Yu Theodore, Park Jongkil, Joshi Siddharth, Maier Christoph, Cauwenberghs Gert
Silicon Valley Labs of Texas Instruments, Santa Clara, CA 95051, USA.
Annu Int Conf IEEE Eng Med Biol Soc. 2012;2012:775-8. doi: 10.1109/EMBC.2012.6346046.
Synchrony and temporal coding in the central nervous system, as the source of local field potentials and complex neural dynamics, arises from precise timing relationships between spike action population events across neuronal assemblies. Recently it has been shown that coincidence detection based on spike event timing also presents a robust neural code invariant to additive incoherent noise from desynchronized and unrelated inputs. We present spike-based coincidence detection using integrate-and-fire neural membrane dynamics along with pooled conductance-based synaptic dynamics in a hierarchical address-event architecture. Within this architecture, we encode each synaptic event with parameters that govern synaptic connectivity, synaptic strength, and axonal delay with additional global configurable parameters that govern neural and synaptic temporal dynamics. Spike-based coincidence detection is observed and analyzed in measurements on a log-domain analog VLSI implementation of the integrate-and-fire neuron and conductance-based synapse dynamics.

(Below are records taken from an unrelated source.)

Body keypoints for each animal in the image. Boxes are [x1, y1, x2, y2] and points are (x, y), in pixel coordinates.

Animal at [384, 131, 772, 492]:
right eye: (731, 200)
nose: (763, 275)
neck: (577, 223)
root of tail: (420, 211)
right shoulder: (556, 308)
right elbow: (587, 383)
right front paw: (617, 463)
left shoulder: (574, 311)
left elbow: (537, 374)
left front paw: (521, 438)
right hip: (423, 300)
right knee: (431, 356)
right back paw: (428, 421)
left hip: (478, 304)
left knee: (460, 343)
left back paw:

作为局部场电位和复杂神经动力学的来源,中枢神经系统中的同步性和时间编码源自神经元集合中尖峰动作群体事件之间精确的时间关系。最近的研究表明,基于尖峰事件时间的重合检测也呈现出一种强大的神经编码,对来自去同步化和不相关输入的加性非相干噪声具有不变性。我们在分层地址事件架构中,利用积分发放神经膜动力学以及基于池化电导的突触动力学,提出了基于尖峰的重合检测方法。在这个架构中,我们用控制突触连接性、突触强度和轴突延迟的参数,以及控制神经和突触时间动力学的额外全局可配置参数,对每个突触事件进行编码。基于尖峰的重合检测在积分发放神经元和基于电导的突触动力学的对数域模拟VLSI实现的测量中得到观察和分析。